Steve and Jason had become friends when Steve's career was first starting out, and Jason recalls how they would have long conversations on the phone about the future of music at 2 o'clock in the morning. But as Steve became more famous and got involved in drugs they lost touch, and so when Jason chose to rewrite their song he did it without asking Steve first. A brave decision? " I was terrified at first because Steve has a reputation of course, and he's earned a reputation for being very difficult. He's not the kind of guy that takes to his music being "screwed" with. And here I was having rewritten his song without asking him! I hadn't even had the basic decency to ask the guy about it!" But thankfully Earle was gracious about the situation, being more concerned about tricky elements of pronunciation then his precious work being re-written. See above right to hear the full story of their meeting.

Another song which was already celebrated before Ringenberg got his hands on it is the Loretta Lynn classic Don't Come Home A Drinkin'. When first released back in 1966 it was a bold feminist statement that clashed with the still very conservative climate in Nashville. But haven't things changed when you consider that it's perfectly natural (and very funny) for barroom boys BR549 to turn the song on its head and sing it from a man's perspective. "It's the perfect comic relief on the record", smiles Jason. "The thing from top to bottom is humour: you can't take it seriously. It's BR549 - they've spent their whole lives in bars drinking while their women were at home waiting for them!"

A family man himself I wondered how Jason has managed to juggle his family responsiblities with life on the road. "Well the older I get the easier it gets because I've discovered all the tricks for touring. In terms of the harsh reality of the life of Jason Ringenberg, because I don't have these massive smash hits or have ever written smash hits for other people, economics is a real consideration in how I live my life.

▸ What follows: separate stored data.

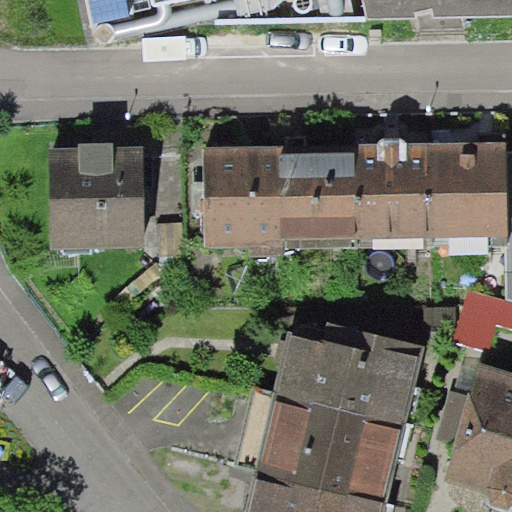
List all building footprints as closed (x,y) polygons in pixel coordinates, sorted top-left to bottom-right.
[(160,0),(164,18),(247,0),(373,0),(380,28),(504,0),(160,0)] [(511,143),(216,158),(220,243),(511,228),(511,143)] [(57,169),(60,248),(155,245),(152,165),(57,169)] [(286,403),(408,428),(422,359),(300,334),(286,403)] [(511,369),(490,363),(457,480),(511,495),(511,369)] [(271,473),(394,498),(408,428),(286,403),(271,473)] [(263,511),(390,511),(394,498),(271,473),(263,511)]
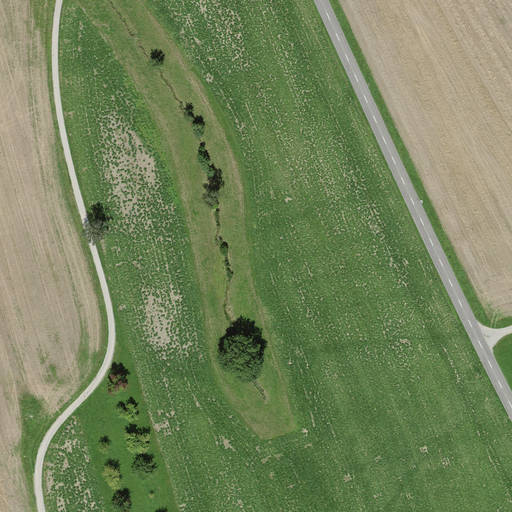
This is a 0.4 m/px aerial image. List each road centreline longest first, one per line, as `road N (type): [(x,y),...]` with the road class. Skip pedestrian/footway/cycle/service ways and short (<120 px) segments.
road 1 (track): [(51,511),(49,457),(113,374),(123,345),(73,126),(62,50),(71,0)]
road 2 (tertiary): [(511,402),(322,0)]
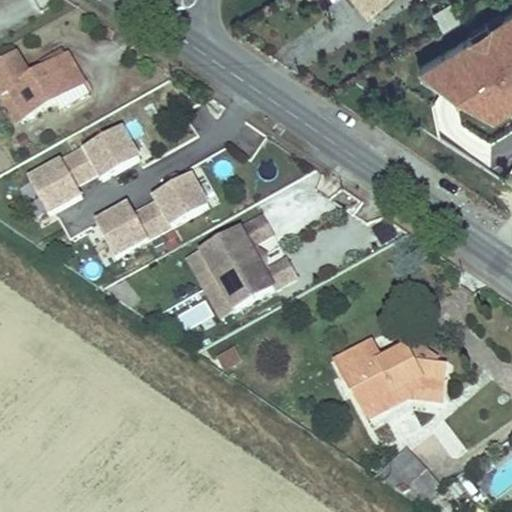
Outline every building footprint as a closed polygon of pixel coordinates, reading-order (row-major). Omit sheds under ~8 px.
[(364,0),(373,10),(384,0),(364,0)] [(511,15),(423,70),(493,114),(511,102),(511,15)] [(39,65),(43,73),(64,61),(60,54),(39,65)] [(64,61),(43,73),(28,81),(15,57),(0,65),(0,96),(0,97),(10,92),(24,115),(81,84),(68,59),(64,61)] [(124,128),(32,179),(52,215),(85,197),(79,186),(101,174),(105,180),(142,159),(124,128)] [(131,205),(98,223),(118,259),(211,207),(194,176),(156,196),(160,203),(137,215),(131,205)] [(268,271),(255,248),(277,235),(266,216),(204,251),(239,312),(301,277),(290,258),(268,271)] [(360,378),(347,386),(365,416),(410,390),(444,398),(451,367),(441,365),(443,359),(417,346),(410,350),(407,344),(384,356),(373,339),(346,353),(360,378)] [(224,372),(243,361),(234,346),(215,357),(224,372)] [(360,378),(346,353),(332,361),(347,386),(360,378)] [(442,405),(444,398),(410,390),(365,416),(371,425),(413,400),(442,405)] [(383,467),(424,506),(444,492),(401,450),(383,467)] [(444,492),(424,506),(431,511),(444,511),(461,495),(452,487),(444,492)]
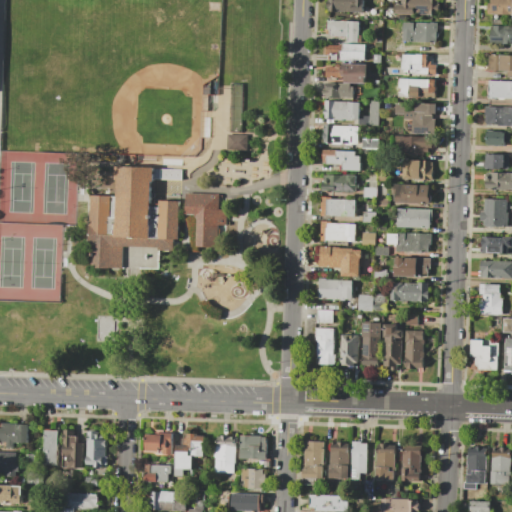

So when I'm not playing I do carpentry and construction work and things like that, really hard work." The new album includes a song written for one of his daughters, Camille, written as much out of love for her as an attempt to prevent any future sibling rivalry. "In the last record I wrote a song to Addie Rose," he explained, "so I was thinking the whole time when I was getting ready to do the next record, OK, what's going to happen when Camille is sixteen and Addie will be going, "Daddy wrote me a song - and he never wrote you a song!"